While talking to Jackie from the congregation in the alleyway that runs past the Rectory a couple of weeks ago I happened to cast my eye on the wall supporting the fence that separates my garden from that of a long-unoccupied adjoining house and spotted this thing. Jackie said she'd noticed it a day or two before. I may be traducing the maker, but I couldn't help but think it one of the most hideous and baleful objects I have ever seen. I hesitate to inflict it on you but it did make an impression with its goggly eyes, half-formed nose, apparently detached lips and warts, if that's what they are. It was clearly there to gaze out on passersby and, presumably, unnerve them. It achieved its aim as far as we were concerned. Now, I remember Ms Formerly Aldgate once remarking that 'most people choose objects and decorations to make their houses more homely and comforting. You pick yours to make it more unsettling', which I thought was an exaggeration, but even so I don't like unsettling things suddenly appearing out of nowhere that I have had no hand in procuring. Later that afternoon I made some holy water, took my purple stole, and sprinkled the mask while saying some appropriate prayers against malign intentions and reciting the Prologue of St John. I didn't want to destroy it; something nagged at me that that's how horror movies start. Now, despite a former Staggers colleague of mine saying that a similar thing had appeared in his churchyard once and thoroughly discombobulated everyone who saw it, I wasn't expecting the Adversary to manifest himself nearby as a result, even if I was reading Jeremy Harte's Cloven Country at the time (about which I may say something on another occasion). But if there are malevolent intents about, even perfectly human ones, I do think they attract more and so they need to be recognised and defused in some way.

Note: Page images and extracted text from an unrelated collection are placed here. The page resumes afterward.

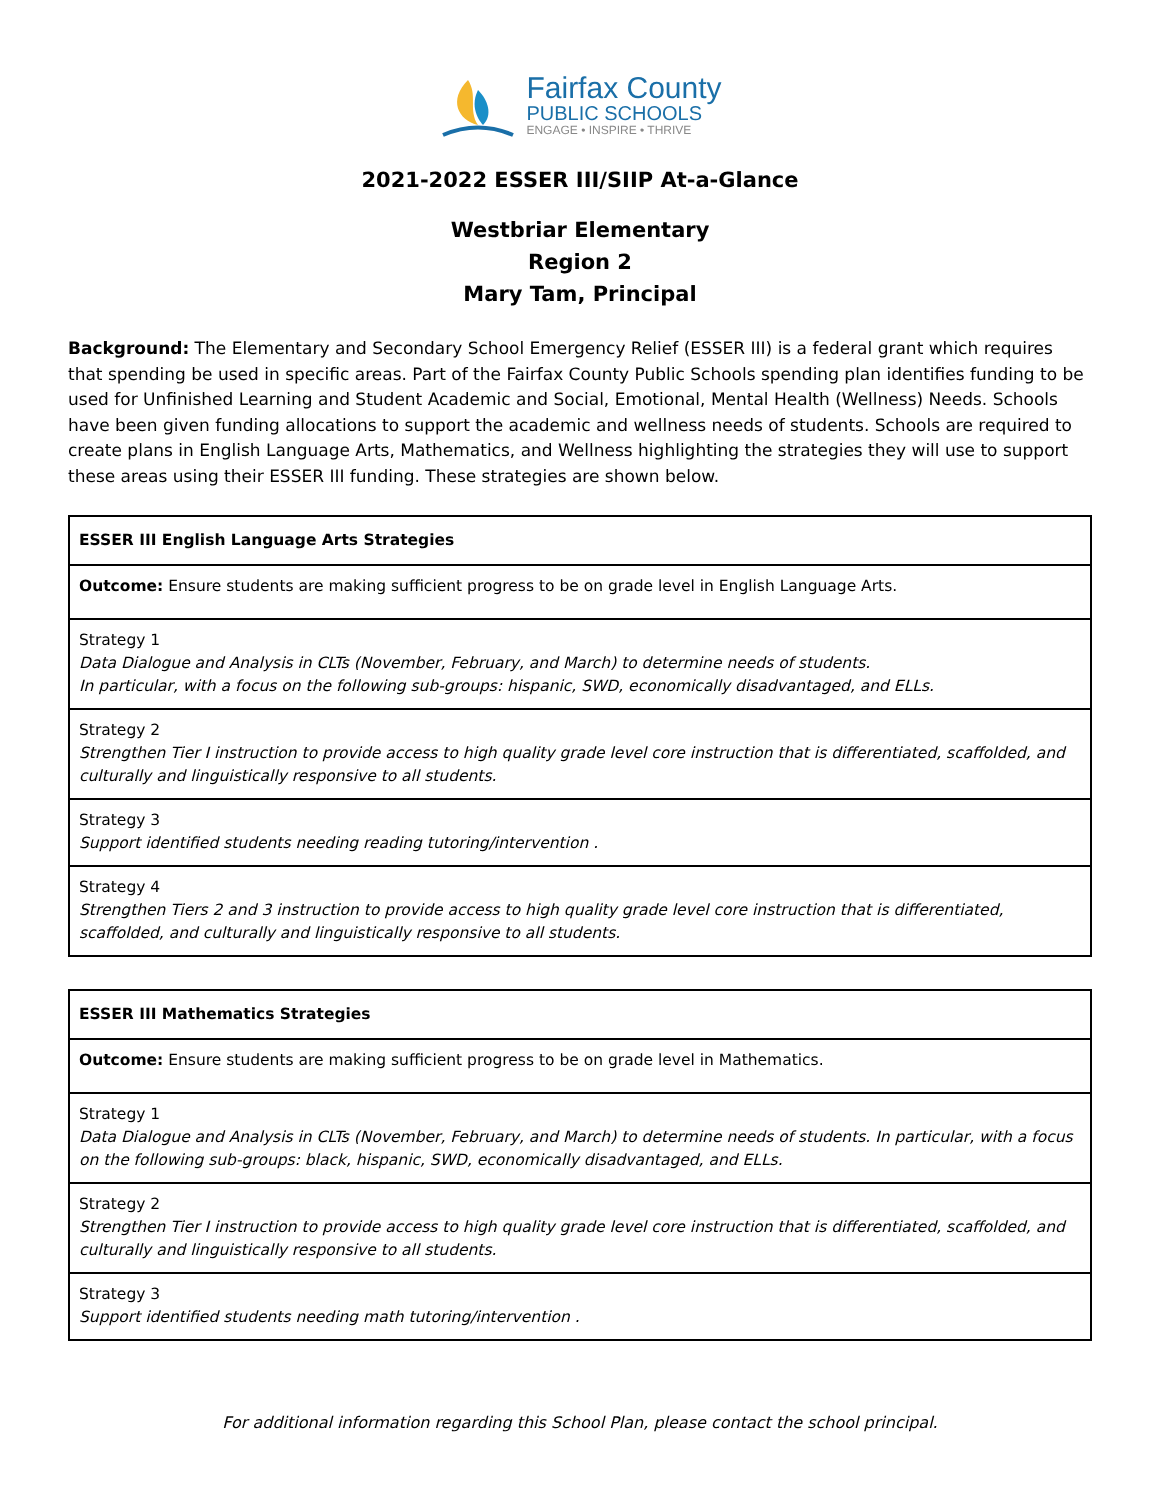Fairfax County
PUBLIC SCHOOLS
ENGAGE • INSPIRE • THRIVE
2021-2022 ESSER III/SIIP At-a-Glance
Westbriar Elementary
Region 2
Mary Tam, Principal
Background: The Elementary and Secondary School Emergency Relief (ESSER III) is a federal grant which requires that spending be used in specific areas. Part of the Fairfax County Public Schools spending plan identifies funding to be used for Unfinished Learning and Student Academic and Social, Emotional, Mental Health (Wellness) Needs. Schools have been given funding allocations to support the academic and wellness needs of students. Schools are required to create plans in English Language Arts, Mathematics, and Wellness highlighting the strategies they will use to support these areas using their ESSER III funding. These strategies are shown below.
| ESSER III English Language Arts Strategies |
| Outcome: Ensure students are making sufficient progress to be on grade level in English Language Arts. |
| Strategy 1 Data Dialogue and Analysis in CLTs (November, February, and March) to determine needs of students. In particular, with a focus on the following sub-groups: hispanic, SWD, economically disadvantaged, and ELLs. |
| Strategy 2 Strengthen Tier I instruction to provide access to high quality grade level core instruction that is differentiated, scaffolded, and culturally and linguistically responsive to all students. |
| Strategy 3 Support identified students needing reading tutoring/intervention . |
| Strategy 4 Strengthen Tiers 2 and 3 instruction to provide access to high quality grade level core instruction that is differentiated, scaffolded, and culturally and linguistically responsive to all students. |
| ESSER III Mathematics Strategies |
| Outcome: Ensure students are making sufficient progress to be on grade level in Mathematics. |
| Strategy 1 Data Dialogue and Analysis in CLTs (November, February, and March) to determine needs of students. In particular, with a focus on the following sub-groups: black, hispanic, SWD, economically disadvantaged, and ELLs. |
| Strategy 2 Strengthen Tier I instruction to provide access to high quality grade level core instruction that is differentiated, scaffolded, and culturally and linguistically responsive to all students. |
| Strategy 3 Support identified students needing math tutoring/intervention . |
For additional information regarding this School Plan, please contact the school principal.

Yesterday I discovered that the mask had gone. Perhaps I was being too sensitive and someone was simply showing off their pottery skills (Ms Kittywitch commented that it was better than anything she ever produced in pottery class - 'the best I ever managed was a creepy hedgehog'). Professor Abacus asked 'Will it return?' and that would be really unsettling. LiberFaciorum did its best to add to the mood by posting on my timeline the banner 'Suggested for You' and then a picture of Patrick Troughton as Fr Brennan in The Omen skewered by a pole. How encouraging in my ministry.
The object may have been placed there with malevolent intent, but you are right not to infer supernatural activity without very clear evidence.